FIN DALLA PRIMA traccia, Panopticom, si riconosce l’impronta inconfondibile di Gabriel e dei suoi fedeli compagni, Tony Levin al basso, David Rhodes alle chitarre e Manu Katché alla batteria, a cui si aggiungono un gran numero di musicisti, tra cui la figlia Melanie, Brian Eno e Paolo Fresu, che ha prestato la sua tromba alla traccia di chiusura Live and Let Live. Ogni traccia è stata anche accompagnata da un’opera d’arte (come era successo per i pezzi di Us) realizzata da autori come Ai Weiwei, Nick Cave o Olafur Eliasson e, per rimanere fedele all’idea dei cicli lunari, ogni canzone è stata pubblicata in due versioni diverse, il Bright-Side Mix curato da Mark “Spike” Stent e il Dark-Side Mix, opera di Tchad Blake. Esiste anche un terzo mix – l’In-Side Mix – realizzato in audio spaziale Dolby Atmos da Hans-Martin Buff: le edizioni fisiche del disco le raccolgono tutte e tre.Ogni traccia è stata pubblicata in due versioni diverse e in audio spaziale

C’È DA DIRE che questi diversi «vestiti« per le canzoni non cambiano di molto la sostanza del lavoro: in molti casi le differenze tra il Bright-Side e il Dark-Side non sono enormi – a un primo ascolto, il Dark-Side Mix suona un po’ più «asciutto« – e l’impressione è che ci si trovi davanti a un album privo del grande singolo pop, ma ricchissimo dal punto di vista sonoro. Alcune canzoni, come la ballata Playing for Time (che sembra una giovane nipote di Here Comes the Flood), la title track o il già citato inno pacifista Live and Let Live possono sedere accanto ai pezzi classici e più celebrati di Gabriel senza soffrire il confronto. Quello che colpisce è che la voce di Gabriel (73 anni) sembra non risentire del passare del tempo.
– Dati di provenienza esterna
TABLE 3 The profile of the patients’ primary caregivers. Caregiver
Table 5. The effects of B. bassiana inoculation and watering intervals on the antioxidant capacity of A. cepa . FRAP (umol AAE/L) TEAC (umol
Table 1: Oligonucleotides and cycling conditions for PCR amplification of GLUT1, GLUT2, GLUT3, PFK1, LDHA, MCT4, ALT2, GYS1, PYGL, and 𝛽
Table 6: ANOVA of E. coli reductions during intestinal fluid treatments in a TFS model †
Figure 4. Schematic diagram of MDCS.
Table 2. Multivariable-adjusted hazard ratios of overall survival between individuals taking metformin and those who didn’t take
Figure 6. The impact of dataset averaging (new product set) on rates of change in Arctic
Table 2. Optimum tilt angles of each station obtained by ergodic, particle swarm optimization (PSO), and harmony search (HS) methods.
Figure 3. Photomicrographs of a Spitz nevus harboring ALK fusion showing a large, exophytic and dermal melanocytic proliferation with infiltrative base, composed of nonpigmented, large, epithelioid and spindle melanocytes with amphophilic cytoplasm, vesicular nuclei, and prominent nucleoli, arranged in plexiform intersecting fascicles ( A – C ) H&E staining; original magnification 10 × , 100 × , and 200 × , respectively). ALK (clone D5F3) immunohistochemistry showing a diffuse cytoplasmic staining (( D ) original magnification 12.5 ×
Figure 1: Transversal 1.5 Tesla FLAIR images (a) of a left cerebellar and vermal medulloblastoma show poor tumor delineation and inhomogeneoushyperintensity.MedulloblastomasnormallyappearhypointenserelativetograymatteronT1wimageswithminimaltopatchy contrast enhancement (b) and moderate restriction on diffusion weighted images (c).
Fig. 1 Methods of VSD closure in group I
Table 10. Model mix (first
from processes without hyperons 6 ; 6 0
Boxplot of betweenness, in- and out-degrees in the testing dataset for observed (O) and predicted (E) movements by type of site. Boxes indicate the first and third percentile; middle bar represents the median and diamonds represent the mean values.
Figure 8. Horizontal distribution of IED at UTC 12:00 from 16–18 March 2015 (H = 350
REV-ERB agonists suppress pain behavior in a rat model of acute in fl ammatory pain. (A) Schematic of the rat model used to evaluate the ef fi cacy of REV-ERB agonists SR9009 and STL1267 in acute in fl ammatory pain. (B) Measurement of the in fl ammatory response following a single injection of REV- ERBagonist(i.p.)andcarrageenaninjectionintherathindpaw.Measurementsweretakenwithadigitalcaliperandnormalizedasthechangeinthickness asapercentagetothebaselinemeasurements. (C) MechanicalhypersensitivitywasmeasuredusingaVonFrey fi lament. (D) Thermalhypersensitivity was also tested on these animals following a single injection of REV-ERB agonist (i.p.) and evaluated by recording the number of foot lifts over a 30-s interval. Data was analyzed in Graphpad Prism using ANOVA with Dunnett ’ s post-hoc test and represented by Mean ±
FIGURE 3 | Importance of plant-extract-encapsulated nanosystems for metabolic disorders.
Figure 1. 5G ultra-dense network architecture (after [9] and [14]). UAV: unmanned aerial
E, per molti versi, questo si può dire anche di i/o: si tratta di un album che ha poco a che vedere con la musica di oggi, ma che suona esattamente come deve suonare un album di Peter Gabriel. E questo, fin da quando l’ex cantante dei Genesis decise di salire su Solsbury Hill per trovare sé stesso, è un bene.